▶ Records from a data collection
>>>>>

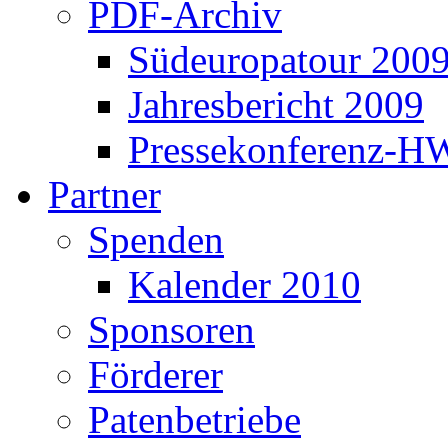
PDF-Archiv
Südeuropatour 200
Jahresbericht 2009
Pressekonferenz-H
Partner
Spenden
Kalender 2010
Sponsoren
Förderer
Patenbetriebe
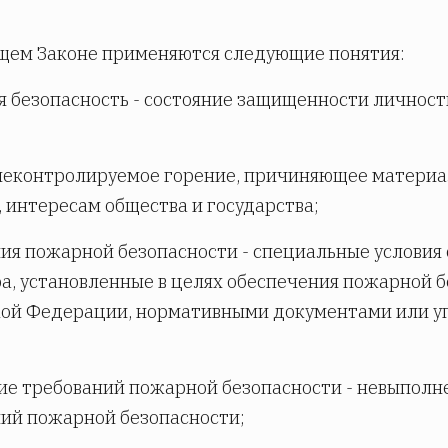
щем Законе применяются следующие понятия:
 безопасность - состояние защищенности личности
;
неконтролируемое горение, причиняющее материа
 интересам общества и государства;
ия пожарной безопасности - специальные условия 
а, установленные в целях обеспечения пожарной 
кой Федерации, нормативными документами или 
ие требований пожарной безопасности - невыпол
ий пожарной безопасности;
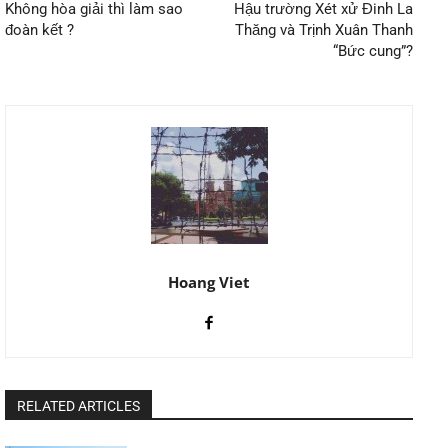
Không hòa giải thì làm sao
Hậu trường Xét xử Đinh La
đoàn kết ?
Thăng và Trịnh Xuân Thanh
“Bức cung”?
Hoang Viet
RELATED ARTICLES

<<<<<

▶ What is required
Return, from the data, each line that has the word "пожарной" in it.

▶ Task solution
ия пожарной безопасности - специальные условия 
а, установленные в целях обеспечения пожарной 
ие требований пожарной безопасности - невыпол
ий пожарной безопасности;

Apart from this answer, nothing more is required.